Dossier sul nucleare: la posizione italiana, quella europea, le basi scientifiche

di Toni Federico, Comitato scientifico della Fondazione per lo sviluppo sostenibile

Storia e prospettive dell’energia nucleare da fissione e da fusione. In Italia ancora non si è individuato il sito dove costruire il Deposito nazionale delle scorie radioattive.

2 gennaio 2024

*Riportiamo di seguito il testo preparato da Toni Federico che è stato utilizzato come base per una riflessione interna organizzata dall'Alleanza sul tema dell'energia nucleare.

 

Dopo il referendum del 2017 il Paese ha di fatto liquidato tutta la struttura industriale e di ricerca nucleare e con essa una generazione intera di ricercatori, tecnici e ingegneri che per qualche anno avevano portato l’Italia all’avanguardia nel mondo e alla costruzione delle centrali nucleari civili più potenti.

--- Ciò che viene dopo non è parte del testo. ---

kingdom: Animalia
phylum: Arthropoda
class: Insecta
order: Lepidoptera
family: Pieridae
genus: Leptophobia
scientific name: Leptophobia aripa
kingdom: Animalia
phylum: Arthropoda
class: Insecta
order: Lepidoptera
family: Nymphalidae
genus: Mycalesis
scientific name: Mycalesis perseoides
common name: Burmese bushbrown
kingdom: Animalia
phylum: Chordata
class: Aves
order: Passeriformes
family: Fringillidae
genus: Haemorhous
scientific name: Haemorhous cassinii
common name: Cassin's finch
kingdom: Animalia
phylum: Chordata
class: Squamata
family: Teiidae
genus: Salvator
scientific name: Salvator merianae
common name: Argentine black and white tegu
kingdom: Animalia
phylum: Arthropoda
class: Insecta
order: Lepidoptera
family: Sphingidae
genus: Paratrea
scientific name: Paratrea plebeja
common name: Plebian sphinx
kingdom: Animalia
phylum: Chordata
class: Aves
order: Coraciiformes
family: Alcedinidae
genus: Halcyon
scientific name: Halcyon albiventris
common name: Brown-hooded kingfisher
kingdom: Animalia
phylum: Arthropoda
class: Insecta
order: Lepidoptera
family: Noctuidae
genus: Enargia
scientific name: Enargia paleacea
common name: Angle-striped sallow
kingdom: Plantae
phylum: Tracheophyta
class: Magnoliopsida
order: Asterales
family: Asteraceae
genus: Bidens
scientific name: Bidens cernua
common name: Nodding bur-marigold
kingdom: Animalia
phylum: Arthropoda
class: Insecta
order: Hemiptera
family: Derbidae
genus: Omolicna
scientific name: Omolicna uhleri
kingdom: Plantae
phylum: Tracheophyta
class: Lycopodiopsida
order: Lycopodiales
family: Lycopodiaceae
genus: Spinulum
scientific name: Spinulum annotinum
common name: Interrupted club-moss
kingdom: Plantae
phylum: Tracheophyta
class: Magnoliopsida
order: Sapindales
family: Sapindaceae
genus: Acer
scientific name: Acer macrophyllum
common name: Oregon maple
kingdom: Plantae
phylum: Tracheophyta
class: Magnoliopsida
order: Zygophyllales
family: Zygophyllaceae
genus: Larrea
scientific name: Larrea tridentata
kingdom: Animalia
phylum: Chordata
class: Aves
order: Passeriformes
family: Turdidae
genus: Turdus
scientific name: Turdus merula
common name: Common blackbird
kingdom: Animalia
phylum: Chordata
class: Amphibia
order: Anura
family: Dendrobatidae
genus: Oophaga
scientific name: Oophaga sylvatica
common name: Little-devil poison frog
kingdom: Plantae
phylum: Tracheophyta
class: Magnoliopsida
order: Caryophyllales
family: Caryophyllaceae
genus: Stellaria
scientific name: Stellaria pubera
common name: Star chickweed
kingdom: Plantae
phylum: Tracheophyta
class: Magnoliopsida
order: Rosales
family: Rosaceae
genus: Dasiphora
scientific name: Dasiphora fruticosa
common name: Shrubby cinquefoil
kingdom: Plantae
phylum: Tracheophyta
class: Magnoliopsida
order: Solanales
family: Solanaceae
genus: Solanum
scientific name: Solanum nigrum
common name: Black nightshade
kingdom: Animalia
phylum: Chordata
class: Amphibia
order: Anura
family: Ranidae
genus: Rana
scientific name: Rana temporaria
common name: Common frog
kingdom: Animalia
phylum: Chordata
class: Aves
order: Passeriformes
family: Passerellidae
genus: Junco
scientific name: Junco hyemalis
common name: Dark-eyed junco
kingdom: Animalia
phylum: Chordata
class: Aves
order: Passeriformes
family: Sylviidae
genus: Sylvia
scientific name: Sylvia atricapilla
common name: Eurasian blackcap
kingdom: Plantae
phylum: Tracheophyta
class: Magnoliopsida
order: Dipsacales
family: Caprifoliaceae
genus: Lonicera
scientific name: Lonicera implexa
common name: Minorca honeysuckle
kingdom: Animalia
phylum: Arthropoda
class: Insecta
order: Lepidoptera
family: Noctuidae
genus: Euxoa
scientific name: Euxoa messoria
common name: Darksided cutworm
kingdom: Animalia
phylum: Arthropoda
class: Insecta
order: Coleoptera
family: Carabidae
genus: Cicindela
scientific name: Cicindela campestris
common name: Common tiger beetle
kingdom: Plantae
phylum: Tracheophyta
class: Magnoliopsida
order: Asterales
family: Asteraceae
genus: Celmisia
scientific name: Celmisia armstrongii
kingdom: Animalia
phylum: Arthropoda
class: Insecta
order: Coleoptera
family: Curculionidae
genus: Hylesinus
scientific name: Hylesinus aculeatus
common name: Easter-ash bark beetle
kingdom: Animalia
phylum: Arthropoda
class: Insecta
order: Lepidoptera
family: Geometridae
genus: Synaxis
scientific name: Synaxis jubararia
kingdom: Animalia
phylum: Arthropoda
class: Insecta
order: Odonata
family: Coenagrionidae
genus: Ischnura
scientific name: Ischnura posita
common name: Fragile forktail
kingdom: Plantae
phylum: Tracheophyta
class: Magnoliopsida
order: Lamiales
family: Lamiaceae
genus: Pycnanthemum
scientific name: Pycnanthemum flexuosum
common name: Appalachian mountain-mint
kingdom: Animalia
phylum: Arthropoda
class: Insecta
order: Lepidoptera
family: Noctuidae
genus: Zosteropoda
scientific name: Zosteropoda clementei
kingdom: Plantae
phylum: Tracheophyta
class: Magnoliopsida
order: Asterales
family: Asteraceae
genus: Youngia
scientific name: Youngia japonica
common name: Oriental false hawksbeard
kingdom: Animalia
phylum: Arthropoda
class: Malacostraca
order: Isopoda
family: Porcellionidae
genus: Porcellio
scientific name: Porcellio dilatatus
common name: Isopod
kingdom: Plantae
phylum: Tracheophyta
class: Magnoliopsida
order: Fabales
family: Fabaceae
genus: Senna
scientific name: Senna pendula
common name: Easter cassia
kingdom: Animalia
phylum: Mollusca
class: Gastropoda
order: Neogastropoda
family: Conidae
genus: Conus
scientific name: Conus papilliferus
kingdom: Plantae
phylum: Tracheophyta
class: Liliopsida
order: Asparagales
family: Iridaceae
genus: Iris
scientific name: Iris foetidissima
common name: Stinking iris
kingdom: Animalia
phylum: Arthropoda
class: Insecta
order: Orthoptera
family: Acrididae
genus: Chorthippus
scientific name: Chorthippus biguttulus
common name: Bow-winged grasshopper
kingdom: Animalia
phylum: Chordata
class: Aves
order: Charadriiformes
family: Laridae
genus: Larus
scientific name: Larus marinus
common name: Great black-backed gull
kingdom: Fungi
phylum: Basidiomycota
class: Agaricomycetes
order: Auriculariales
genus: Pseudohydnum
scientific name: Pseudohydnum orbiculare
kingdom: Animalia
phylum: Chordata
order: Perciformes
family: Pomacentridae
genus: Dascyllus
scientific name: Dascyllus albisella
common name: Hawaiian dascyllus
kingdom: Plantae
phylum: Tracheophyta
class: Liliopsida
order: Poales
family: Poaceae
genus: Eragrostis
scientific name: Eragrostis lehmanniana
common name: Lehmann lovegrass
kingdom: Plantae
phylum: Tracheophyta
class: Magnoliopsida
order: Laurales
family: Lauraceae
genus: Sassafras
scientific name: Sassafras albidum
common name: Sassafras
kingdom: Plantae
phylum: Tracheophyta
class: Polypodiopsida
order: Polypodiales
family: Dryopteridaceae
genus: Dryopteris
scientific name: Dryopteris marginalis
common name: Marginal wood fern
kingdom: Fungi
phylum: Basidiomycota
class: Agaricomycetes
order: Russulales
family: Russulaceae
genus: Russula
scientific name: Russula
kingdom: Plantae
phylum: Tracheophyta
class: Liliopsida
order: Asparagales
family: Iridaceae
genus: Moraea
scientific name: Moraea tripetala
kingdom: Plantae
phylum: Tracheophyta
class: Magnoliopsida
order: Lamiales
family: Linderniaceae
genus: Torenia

Oggi non esistono più le specializzazioni nucleari nelle Università e negli istituti tecnici e quindi non ci sono figure tecniche disponibili sul mercato per riprendere un qualche tipo di ripresa di un settore industriale nazionale nucleare. Nei tempi della transizione i reattori nucleari, piccoli o grandi, dovremo necessariamente comprarli da altri paesi europei e li dovremo far gestire ad ingegneri di importazione. Una centrale nucleare civile non è infatti una lavatrice e gestirla comporta responsabilità di livello altissimo. La mia esperienza e la mia età mi consentono di testimoniarvi che, pur in un momento in cui la tecnologia nucleare in Italia era al massimo storico, l’Enel preferì affidare la direzione della nuova centrale nucleare bollente di Caorso a un giovane della General Electric californiana.

 

La presa di posizione italiana sul nucleare e la transizione energetica

Il Sole 24 ore riferisce che a Cernobbio, in chiusura del Forum Ambrosetti, il ministro dell’Ambiente e della sicurezza energetica, Gilberto Pichetto Fratin ha annunciato la convocazione di istituzioni e imprese per la prima riunione della “Piattaforma nazionale per un nucleare sostenibile”.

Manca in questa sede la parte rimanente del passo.